Together with another two islands, this place brings back memories of the city’s seafaring past and offers an almost fictitious landscape with its sleeping shipyards and old distilleries, for which time stopped many years ago.
This zone was part of the development plan of the city’s first phase of expansion in 1612. Since these western islands lay outside the circuit of the great canals, which was occupied by the bourgeoisie and populated by noble residences, these western islands lacked any aesthetic interest whatsoever for the city.
The main objective in building this western port was to accommodate shipyards, forges, wood stores or tar distilleries. Something of the dirty, grey, scrap laden landscape of the time can still be discerned in this zone, which has the appeal of decadent industrial areas.
There is a beautiful legend from Prince’s Island that tells of the miracle houses. The story goes that in them, Jetske Klaes, who had suffered paralysis in his legs for over ten years, received a visit from an angel on this island and was cured. However, do not try too hard to find the houses in which the miracle occurred because a need for new warehouses proved more important than faith and they were demolished in 1733 to construct the new stores.

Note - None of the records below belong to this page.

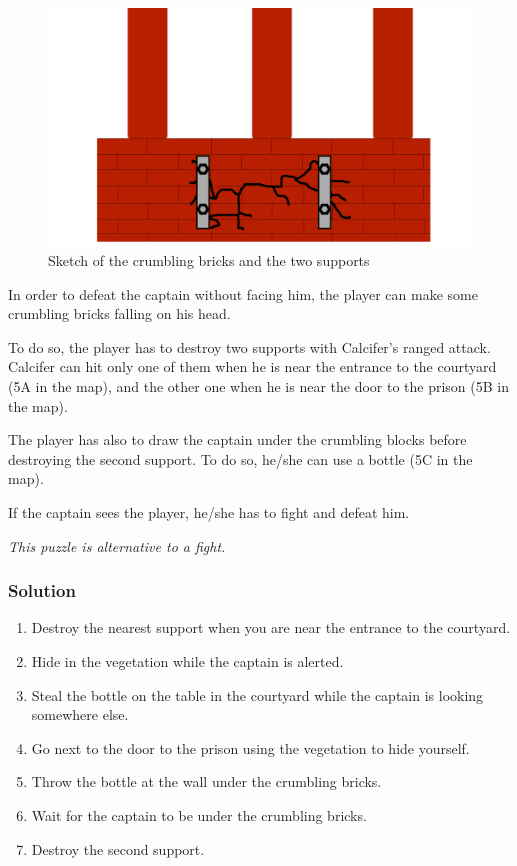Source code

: \begin{figure}[H]
  \centering
  \includegraphics[width=\textwidth]{Images/Puzzles/castleOfDynamia5}
  \caption{Sketch of the crumbling bricks and the two supports}
\end{figure}

In order to defeat the captain without facing him, the player can make some crumbling bricks falling on his head.

To do so, the player has to destroy two supports with Calcifer's ranged attack. Calcifer can hit only one of them when he is near the entrance to the courtyard (5A in the map), and the other one when he is near the door to the prison (5B in the map).

The player has also to draw the captain under the crumbling blocks before destroying the second support. To do so, he/she can use a bottle (5C in the map).

If the captain sees the player, he/she has to fight and defeat him.

\textit{This puzzle is alternative to a fight.}

\subsubsection*{Solution}
\begin{enumerate}
	\item Destroy the nearest support when you are near the entrance to the courtyard.
	\item Hide in the vegetation while the captain is alerted.
	\item Steal the bottle on the table in the courtyard while the captain is looking somewhere else.
	\item Go next to the door to the prison using the vegetation to hide yourself.
	\item Throw the bottle at the wall under the crumbling bricks.
	\item Wait for the captain to be under the crumbling bricks.
	\item Destroy the second support.
\end{enumerate}
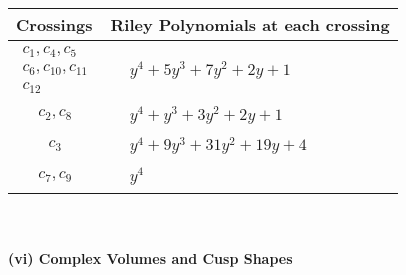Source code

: \documentclass[1p]{elsarticle_modified}
\theoremstyle{definition}
\begin{document}
\begin{tabular}{m{50pt}|m{274pt}}
Crossings & \hspace{64pt}Riley Polynomials at each crossing \\
\hline $$\begin{aligned}c_{1},c_{4},c_{5}\\c_{6},c_{10},c_{11}\\c_{12}\end{aligned}$$&$\begin{aligned}
&y^4+5 y^3+7 y^2+2 y+1
\end{aligned}$\\
\hline $$\begin{aligned}c_{2},c_{8}\end{aligned}$$&$\begin{aligned}
&y^4+y^3+3 y^2+2 y+1
\end{aligned}$\\
\hline $$\begin{aligned}c_{3}\end{aligned}$$&$\begin{aligned}
&y^4+9 y^3+31 y^2+19 y+4
\end{aligned}$\\
\hline $$\begin{aligned}c_{7},c_{9}\end{aligned}$$&$\begin{aligned}
&y^4
\end{aligned}$\\
\hline
\end{tabular}\\~\\
\newpage\flushleft \textbf{(vi) Complex Volumes and Cusp Shapes}
\end{document}
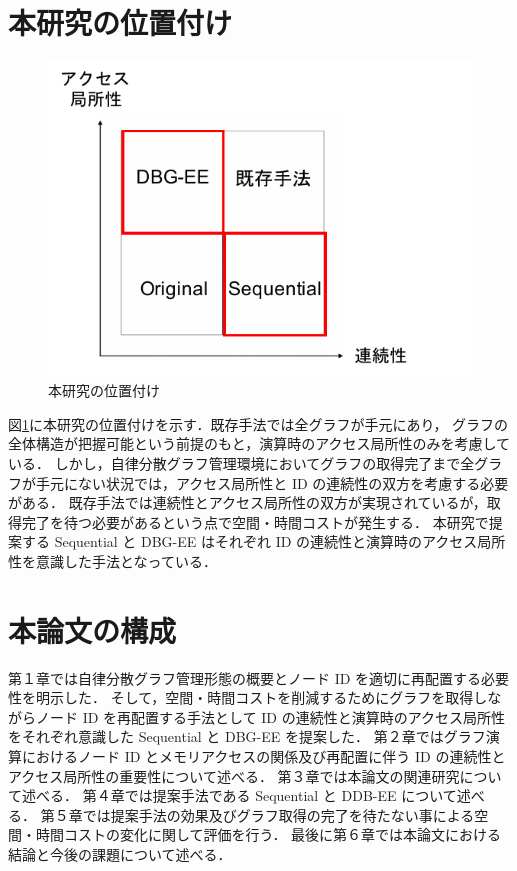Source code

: \section{本研究の位置付け}
\begin{figure}[t]
  \centering
  \includegraphics[width=\linewidth]{./figure/research_position.pdf}
  \caption{本研究の位置付け}
  \label{research_position}
\end{figure}
図\ref{research_position}に本研究の位置付けを示す．既存手法では全グラフが手元にあり，
グラフの全体構造が把握可能という前提のもと，演算時のアクセス局所性のみを考慮している．
しかし，自律分散グラフ管理環境においてグラフの取得完了まで全グラフが手元にない状況では，アクセス局所性と ID の連続性の双方を考慮する必要がある．
既存手法では連続性とアクセス局所性の双方が実現されているが，取得完了を待つ必要があるという点で空間・時間コストが発生する．
本研究で提案する Sequential と DBG-EE はそれぞれ ID の連続性と演算時のアクセス局所性を意識した手法となっている．

\section{本論文の構成}
第１章では自律分散グラフ管理形態の概要とノード ID を適切に再配置する必要性を明示した．
そして，空間・時間コストを削減するためにグラフを取得しながらノード ID を再配置する手法として ID の連続性と演算時のアクセス局所性をそれぞれ意識した Sequential と DBG-EE を提案した．
第２章ではグラフ演算におけるノード ID とメモリアクセスの関係及び再配置に伴う ID の連続性とアクセス局所性の重要性について述べる．
第３章では本論文の関連研究について述べる．
第４章では提案手法である Sequential と DDB-EE について述べる．
第５章では提案手法の効果及びグラフ取得の完了を待たない事による空間・時間コストの変化に関して評価を行う．
最後に第６章では本論文における結論と今後の課題について述べる．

This zone has still managed to escape demolition, although it is rather depressed because of disuse. In recent times, however, some artists has established studios, social centres and lofts in the industrial buildings that are still standing.
As for the rest, the empty warehouses seem to be waiting for cargo that will never arrive. Tar does not stain the quayside any more and the shipyard workers no longer work against the clock. The old industrial zone is now truly ancient. In fact, time has stopped and Prince’s Island has no crown, even though it still maintains the grey, nostalgic majesty of yesteryear.